(EXTRACT)

Exciting news from Durham University, which is helping its students to become ‘sex workers’. This noble institution is offering two courses in the various forms of harlotry. My only concern is that at present they do not actually offer an academic qualification in these subjects — at the very least an undergraduate degree in, say, Practical Whoring. Perhaps followed by an MA in Deconstructing the Topless Hand-Shandy1897-1913. Such courses would probably result in more lucrative career opportunities than many of the more traditional subjects which students pay through the nose to study. I am attending a dinner at Durham University next month and fervently hope that some of the ambitious young ladies on these courses will be in attendance.

The university has reacted to the inevitably outraged press coverage by insisting that it is not encouraging students to enter the sex industry, merely helping them to do so more safely. I would therefore expect similar courses are in the pipeline — on how to shoplift safely, for example. The university authorities have also said that they wish to ‘destigmatise’ those people they call sex workers. It is my contention that prostitutes, rent boys, escort girls and so on are stigmatised because their trade is filthy, immoral, exploitative, illegal and spiritually demeaning for everyone involved. I think it would be useful, then, for us as a society to continue to stigmatise whoring and suspect that for most normal people that stigma will not abate, as the university for some reason wishes.

(PROBLEMS AND TASKS)
1. In the column on Durham University, how many courses does the university offer?
2. In the column on Durham University, which adjectives does the writer give for the trade of prostitutes, rent boys and escort girls?
3. Continue the column on Durham University from its final sentence.

(GIVEN RECORDS)
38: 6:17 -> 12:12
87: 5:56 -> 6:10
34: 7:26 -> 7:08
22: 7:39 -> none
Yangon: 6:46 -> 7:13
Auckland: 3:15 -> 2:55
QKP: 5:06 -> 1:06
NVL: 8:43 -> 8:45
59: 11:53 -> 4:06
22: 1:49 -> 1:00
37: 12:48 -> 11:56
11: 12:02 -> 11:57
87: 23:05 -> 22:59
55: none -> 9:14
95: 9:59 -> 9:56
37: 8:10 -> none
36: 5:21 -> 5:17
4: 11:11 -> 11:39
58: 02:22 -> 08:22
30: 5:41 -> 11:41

(ANSWERS BELOW)
1. Two.

2. Filthy, immoral, exploitative, illegal, spiritually demeaning

3.
A good thing too. Very little annoys left-liberals more than stigma occasioned by judgmental morality (what other kind of morality is there?). So for the past 40 or 50 years those busy little monkeys in the fields of sociology, psychology and politics have been attacking stigma with machetes wherever they can find it; almost always to our general detriment.

Most obviously, the stigma once associated with divorce has been all but expunged, and the consequence is that we have much, much more divorce, with all the anguish, bitterness and economic deprivation which almost always follows, not to mention the huge damage inflicted on the children. Similarly there is no longer a stigma attendant upon ‘living in sin’, and so people do it with happiness and impunity and would think it hilarious that anybody should cavil.


And yet in the case of both divorce and unmarried parents, the stigma — devolved from Christian teaching — existed primarily to protect the children. And now that protection has gone. Children born to unmarried cohabitees are likely to see their parents separate much earlier than if they had been married, and separation damages a child’s education and future life chances.

For decades we have been lectured about the need to remove the stigma from single parenthood and so we have many, many more single parents, at enormous cost to the taxpayer. Every longitudinal study I have seen — by which I mean studies which examine actual outcomes — shows that children brought up by a lone parent tend to get worse grades in school, are more prone to addiction, far less likely to secure high-earning occupations and rather more likely to end up in prison or with serious mental health issues. The stigma against single parent-hood, in other words, was beneficial to our society and potent in dissuading the young from making that particular life choice.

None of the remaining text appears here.